=== Begin Enclosure ===
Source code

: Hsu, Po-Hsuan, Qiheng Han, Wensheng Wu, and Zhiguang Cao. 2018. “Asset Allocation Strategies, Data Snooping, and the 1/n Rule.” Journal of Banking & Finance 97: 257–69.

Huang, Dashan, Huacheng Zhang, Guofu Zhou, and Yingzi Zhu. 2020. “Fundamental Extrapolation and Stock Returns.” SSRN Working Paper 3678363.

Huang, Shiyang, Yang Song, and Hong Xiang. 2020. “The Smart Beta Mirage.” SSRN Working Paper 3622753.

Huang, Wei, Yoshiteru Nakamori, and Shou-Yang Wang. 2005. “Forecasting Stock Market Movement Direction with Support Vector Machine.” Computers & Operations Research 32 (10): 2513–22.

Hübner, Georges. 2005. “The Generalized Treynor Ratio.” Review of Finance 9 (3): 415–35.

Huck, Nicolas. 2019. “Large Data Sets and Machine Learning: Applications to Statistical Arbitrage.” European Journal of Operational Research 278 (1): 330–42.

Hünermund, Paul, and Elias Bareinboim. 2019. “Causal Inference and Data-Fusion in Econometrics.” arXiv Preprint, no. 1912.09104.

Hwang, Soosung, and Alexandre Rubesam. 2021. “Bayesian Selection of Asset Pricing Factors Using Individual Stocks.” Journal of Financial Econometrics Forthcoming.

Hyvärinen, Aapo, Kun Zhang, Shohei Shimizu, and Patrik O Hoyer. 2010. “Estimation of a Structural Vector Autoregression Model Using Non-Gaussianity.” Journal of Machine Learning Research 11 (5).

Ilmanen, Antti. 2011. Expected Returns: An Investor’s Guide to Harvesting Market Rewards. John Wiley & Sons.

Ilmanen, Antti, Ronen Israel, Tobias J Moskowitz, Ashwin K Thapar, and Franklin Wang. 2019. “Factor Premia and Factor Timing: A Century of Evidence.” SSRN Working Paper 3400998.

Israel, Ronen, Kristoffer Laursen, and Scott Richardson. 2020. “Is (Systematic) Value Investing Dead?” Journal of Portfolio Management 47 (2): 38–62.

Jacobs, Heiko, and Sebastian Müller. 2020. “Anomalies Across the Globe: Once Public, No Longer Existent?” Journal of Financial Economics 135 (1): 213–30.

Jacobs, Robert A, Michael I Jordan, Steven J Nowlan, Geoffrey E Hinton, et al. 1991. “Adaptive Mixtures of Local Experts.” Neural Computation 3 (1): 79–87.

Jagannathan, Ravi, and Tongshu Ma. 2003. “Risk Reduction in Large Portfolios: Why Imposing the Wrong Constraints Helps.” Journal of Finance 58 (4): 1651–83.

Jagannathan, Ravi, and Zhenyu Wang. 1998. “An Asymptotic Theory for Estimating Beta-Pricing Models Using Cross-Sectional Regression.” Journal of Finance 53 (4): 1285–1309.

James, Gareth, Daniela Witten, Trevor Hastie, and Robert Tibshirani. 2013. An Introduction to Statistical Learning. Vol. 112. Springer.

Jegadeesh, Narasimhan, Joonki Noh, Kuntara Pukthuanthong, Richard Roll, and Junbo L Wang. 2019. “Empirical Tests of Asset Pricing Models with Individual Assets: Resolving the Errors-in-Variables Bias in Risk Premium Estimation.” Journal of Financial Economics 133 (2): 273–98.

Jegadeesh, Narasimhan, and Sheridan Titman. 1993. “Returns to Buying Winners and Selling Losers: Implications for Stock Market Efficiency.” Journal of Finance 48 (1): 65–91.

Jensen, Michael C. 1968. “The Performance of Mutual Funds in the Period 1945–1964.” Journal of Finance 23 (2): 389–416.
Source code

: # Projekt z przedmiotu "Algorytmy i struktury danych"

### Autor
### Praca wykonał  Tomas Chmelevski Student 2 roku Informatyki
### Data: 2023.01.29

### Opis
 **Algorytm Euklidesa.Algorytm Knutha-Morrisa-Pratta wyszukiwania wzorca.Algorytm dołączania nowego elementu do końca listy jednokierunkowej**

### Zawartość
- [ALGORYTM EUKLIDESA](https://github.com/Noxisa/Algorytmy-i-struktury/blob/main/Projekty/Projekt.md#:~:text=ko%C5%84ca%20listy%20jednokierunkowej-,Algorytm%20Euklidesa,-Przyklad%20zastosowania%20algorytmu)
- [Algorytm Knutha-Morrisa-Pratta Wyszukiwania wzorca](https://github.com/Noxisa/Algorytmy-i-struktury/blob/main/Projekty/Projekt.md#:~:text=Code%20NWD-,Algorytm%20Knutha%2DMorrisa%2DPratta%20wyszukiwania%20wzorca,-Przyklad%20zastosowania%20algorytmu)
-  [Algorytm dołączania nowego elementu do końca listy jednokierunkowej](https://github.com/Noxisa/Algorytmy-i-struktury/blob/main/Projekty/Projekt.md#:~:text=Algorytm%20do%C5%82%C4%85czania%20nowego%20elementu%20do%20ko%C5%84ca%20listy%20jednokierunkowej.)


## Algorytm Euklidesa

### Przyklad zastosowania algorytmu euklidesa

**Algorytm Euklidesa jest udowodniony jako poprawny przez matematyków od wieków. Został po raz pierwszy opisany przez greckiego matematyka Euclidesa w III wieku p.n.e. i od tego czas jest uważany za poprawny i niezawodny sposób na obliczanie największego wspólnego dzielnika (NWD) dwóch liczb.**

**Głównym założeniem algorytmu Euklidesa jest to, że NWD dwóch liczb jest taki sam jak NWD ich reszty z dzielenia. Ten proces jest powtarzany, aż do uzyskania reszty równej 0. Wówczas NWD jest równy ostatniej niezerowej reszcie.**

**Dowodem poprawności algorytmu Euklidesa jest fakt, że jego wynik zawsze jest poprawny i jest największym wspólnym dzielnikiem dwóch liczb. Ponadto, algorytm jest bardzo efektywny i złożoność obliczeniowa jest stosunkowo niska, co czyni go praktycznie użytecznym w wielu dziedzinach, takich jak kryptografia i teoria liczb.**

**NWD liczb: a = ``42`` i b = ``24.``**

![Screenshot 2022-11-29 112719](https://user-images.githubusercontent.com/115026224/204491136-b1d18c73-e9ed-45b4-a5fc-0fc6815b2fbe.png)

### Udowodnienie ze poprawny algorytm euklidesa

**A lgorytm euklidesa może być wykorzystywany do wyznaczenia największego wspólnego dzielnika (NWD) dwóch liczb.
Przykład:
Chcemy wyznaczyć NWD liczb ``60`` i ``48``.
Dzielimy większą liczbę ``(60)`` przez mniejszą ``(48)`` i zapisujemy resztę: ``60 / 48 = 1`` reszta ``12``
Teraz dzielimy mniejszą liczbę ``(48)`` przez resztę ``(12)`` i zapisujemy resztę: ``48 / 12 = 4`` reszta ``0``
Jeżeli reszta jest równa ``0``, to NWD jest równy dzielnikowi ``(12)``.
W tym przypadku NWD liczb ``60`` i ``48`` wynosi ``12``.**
=== End Enclosure ===
> **Problem description**:
Rewrite the lines from the one with "### Przyklad zastosowania algorytmu euklidesa" through the end of the records, changing every "NWD" to "GCD" and keeping everything else the same.

> **Task solution**:
### Przyklad zastosowania algorytmu euklidesa

**Algorytm Euklidesa jest udowodniony jako poprawny przez matematyków od wieków. Został po raz pierwszy opisany przez greckiego matematyka Euclidesa w III wieku p.n.e. i od tego czas jest uważany za poprawny i niezawodny sposób na obliczanie największego wspólnego dzielnika (GCD) dwóch liczb.**

**Głównym założeniem algorytmu Euklidesa jest to, że GCD dwóch liczb jest taki sam jak GCD ich reszty z dzielenia. Ten proces jest powtarzany, aż do uzyskania reszty równej 0. Wówczas GCD jest równy ostatniej niezerowej reszcie.**

**Dowodem poprawności algorytmu Euklidesa jest fakt, że jego wynik zawsze jest poprawny i jest największym wspólnym dzielnikiem dwóch liczb. Ponadto, algorytm jest bardzo efektywny i złożoność obliczeniowa jest stosunkowo niska, co czyni go praktycznie użytecznym w wielu dziedzinach, takich jak kryptografia i teoria liczb.**

**GCD liczb: a = ``42`` i b = ``24.``**

![Screenshot 2022-11-29 112719](https://user-images.githubusercontent.com/115026224/204491136-b1d18c73-e9ed-45b4-a5fc-0fc6815b2fbe.png)

### Udowodnienie ze poprawny algorytm euklidesa

**A lgorytm euklidesa może być wykorzystywany do wyznaczenia największego wspólnego dzielnika (GCD) dwóch liczb.
Przykład:
Chcemy wyznaczyć GCD liczb ``60`` i ``48``.
Dzielimy większą liczbę ``(60)`` przez mniejszą ``(48)`` i zapisujemy resztę: ``60 / 48 = 1`` reszta ``12``
Teraz dzielimy mniejszą liczbę ``(48)`` przez resztę ``(12)`` i zapisujemy resztę: ``48 / 12 = 4`` reszta ``0``
Jeżeli reszta jest równa ``0``, to GCD jest równy dzielnikowi ``(12)``.
W tym przypadku GCD liczb ``60`` i ``48`` wynosi ``12``.**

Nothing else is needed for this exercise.